Germany’s Christian Democrats, the party of Angela Merkel, looks set for defeat in a state election that could deal a blow to the Germa chancellor’s leadership of the country’s centre-right government.

Exit polls in Baden-Wuerttemberg on Sunday showed the state slipping out of the hands of Merkel’s Christian Democrats (CDU) in an election overshadowed by anger at the chancellor’s nuclear policy, as well as decisions on Libya and the euro.

“The election day that is making black-yellow tremble,” ran a headline in German newspaper Bild am Sonntag, ahead of the poll, referring to the colours of the ruling coalition of Merkel’s CDU and the Free Democrats.
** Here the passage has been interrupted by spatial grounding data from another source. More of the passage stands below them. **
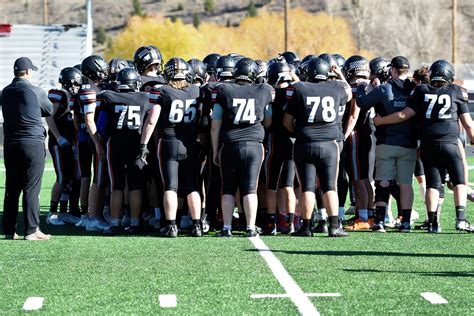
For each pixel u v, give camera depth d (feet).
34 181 93.76
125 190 104.27
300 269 76.13
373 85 102.17
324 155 93.56
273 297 66.39
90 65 100.99
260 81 101.71
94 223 101.55
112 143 97.04
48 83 285.64
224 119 93.30
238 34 634.84
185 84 95.09
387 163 97.86
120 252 85.56
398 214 104.73
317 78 93.81
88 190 108.88
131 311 63.00
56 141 108.27
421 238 93.97
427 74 97.40
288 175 98.02
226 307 63.72
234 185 94.84
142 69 101.30
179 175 96.12
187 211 100.78
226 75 97.50
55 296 67.36
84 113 98.63
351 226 102.32
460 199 97.66
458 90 95.45
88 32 288.30
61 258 82.48
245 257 82.07
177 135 94.68
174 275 74.08
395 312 62.28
Losing Baden-Wuerttemberg, which lies on the French and Swiss borders and is home to car makers Daimler and Porsche, would weaken Merkel’s grip on her party and make it even harder for her to pass legislation in the upper house of parliament.

Opinion polls ahead of the vote showed the Social Democrats (SPD) and their likely allies, the fast-growing Greens, with an edge over the coalition.

The opposition could win 48 per cent of the vote, a survey by the independent TNS Emnid institute, released on Friday, showed.

Nuclear concerns

Campaigning in Baden-Wuerttemberg has been dominated by the nuclear catastrophe in Japan.

Merkel had planned to extend the lifetime of Germany’s nuclear reactors, four of which are based in Baden-Wuerttemberg, but the disaster in Japan prompted her to suspend this decision for three months.

She also temporarily shut off the seven oldest reactors pending a safety review.

Nick Spicer, Al Jazeera’s correspondent, reporting from Stuttgart, said that decision had not played well with voters, most of whom are opposed nuclear power.

“People here didn’t like it when she [Merkel] extended the life of those nuclear plants and then she announced, after the Japanese disaster,  a re-think, of her policy,” he said.

“But most people are seeing that as political opportunism, a ploy to distract voters from her policy which the majority of Germans actually don’t support.”

In addition, conservative voters are critical of Berlin’s abstention from a UN Security Council vote to create a no-fly zone in Libya, a break with Germany’s Western allies.

German media has also been critical of Merkel for agreeing at an EU summit on Thursday to commit to a huge new rescue fund for struggling Eurozone economies.

Merkel’s future could be clouded if the CDU loses. When Gerhard Schroeder, Merkel’s SPD predecessor as chancellor, lost North Rhine-Westphalia in 2005, he called a snap election and lost.